Gisele Amantea draws on the past

Karen Herland


Gisele Amantea’s drawing captures the spirit of prohibition filtered through iconic images of film noir.

images courtesy of Gisele Amantea

During the Roaring Twenties, most of Canada respected Prohibition, flappers were raising eyebrows and hemlines, and despite having decades-old communities established across the country, Italians were still feared as swarthy, dangerous immigrants.

All of these elements are important to the story of The King v. Picariello and Lassandro. Studio Arts professor Gisele Amantea has literally pieced together this bit of history in a series of drawings based on letters, family and archival photographs, news clippings and court documents. First incorporated in a series of large-scale prints displayed in the Regina Public Library’s Dunlop Art Gallery, the drawings are now the basis of a video and book which were recently launched at Groupe Intervention Vidéo.

The facts of the story are simple. Stephen O. Lawson was a member of the police force charged with keeping Alberta dry, i.e. alcohol-free. Stationed in Coleman in the coal-mining region of Crowsnest Pass in southwestern Alberta, he wounded bootlegger Emilio Picariello’s son, Stefano, who was fleeing in a car full of illegal liquor. Emilio and Florence Lassandro travelled from their nearby town to confront Lawson. The police officer was shot and Lassandro and Picariello were ultimately hanged for his murder.

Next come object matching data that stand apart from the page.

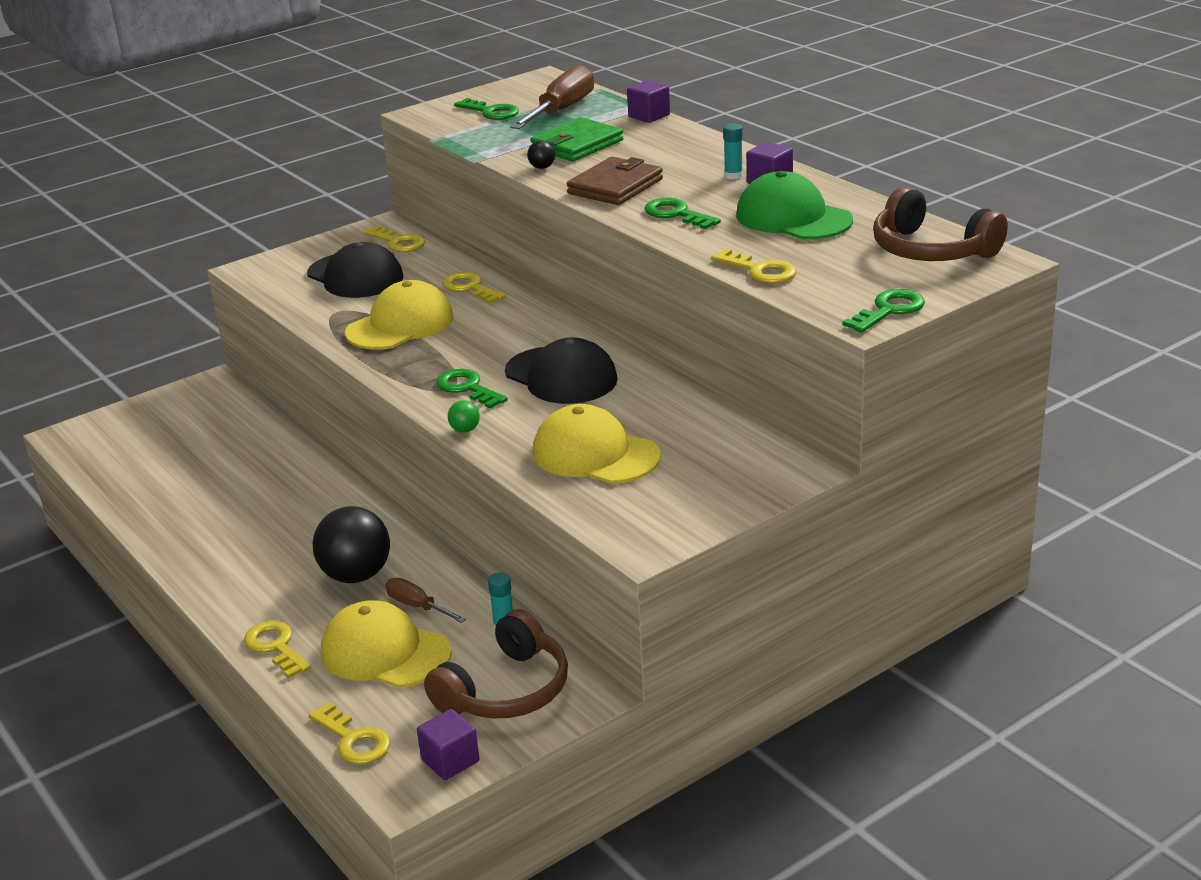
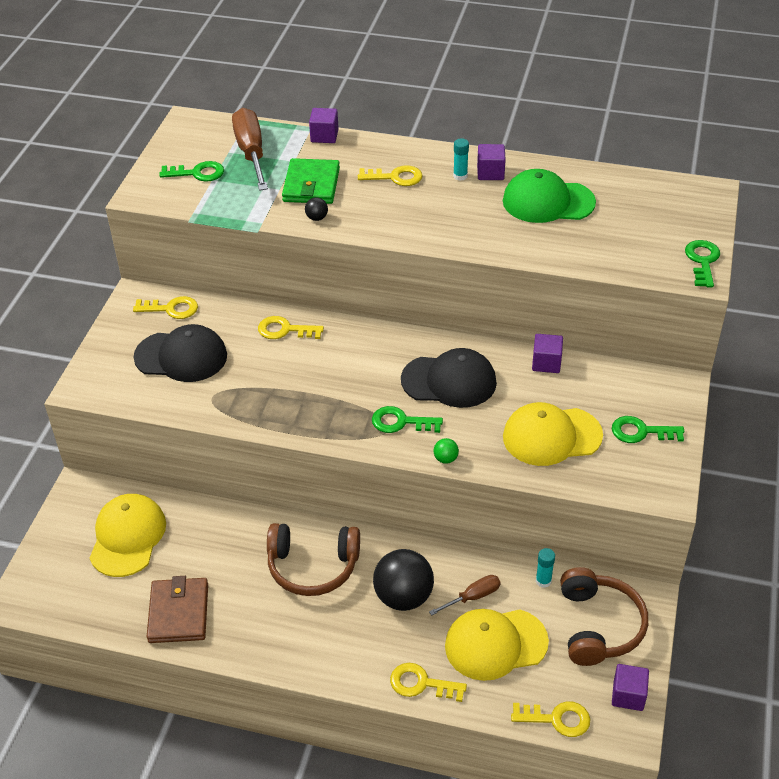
camera: 40 degrees left, 15 degrees up
(400, 325) = (278, 388): yellow cap -> yellow cap (127, 537)
(418, 606) = (472, 597): brown screwdriver -> brown screwdriver turned 150 degrees clockwise
(615, 186) = (394, 217): brown wallet -> brown wallet (178, 613)
(676, 214) = (471, 228): green key -> green key (641, 432)
(682, 398) = (546, 363): none -> purple cube
(760, 271) = (589, 259): yellow key -> yellow key (395, 177)
(931, 250) = (662, 198): brown headphones -> brown headphones (313, 566)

Amantea remembers driving through the area as a child. “It was really rough, very poor, but also very beautiful.” The story is one she heard often from her own father, who although much younger than the accused, grew up in the same small Italian community. “The families knew each other.”

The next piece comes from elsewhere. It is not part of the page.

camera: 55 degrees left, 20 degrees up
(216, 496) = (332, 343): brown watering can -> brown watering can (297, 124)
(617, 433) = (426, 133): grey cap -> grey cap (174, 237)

The book was published by the Frank Iacobucci Centre for Italian Canadian Studies, University of Toronto Press.

When she returned to the area in 1999, she was struck by how the story had been reinterpreted as a tourist attraction, “with restaurants named after Picariello and their images on the side of buildings.” Tourism Alberta has published several books, and there was an opera, produced in 2003.

However, Amantea felt that the story of immigrants in an economically depressed mining community that had not wanted to go dry for Prohibition had gotten lost in the retelling.

Lassandro herself had come to Canada as a child with the name Filumena Constanza. Her life changed when she was married off to a man 10 years her senior. Most of the popular versions of her story have created a romantic relationship between her and Stefano, “but Florence was more innocent than that,” insists Amantea. She sees Lassandro’s story as having been bent to fit the role of the evil femme fatale, an easy enough transposition, since “there is very little left of Florence” and no record of her perspective on events.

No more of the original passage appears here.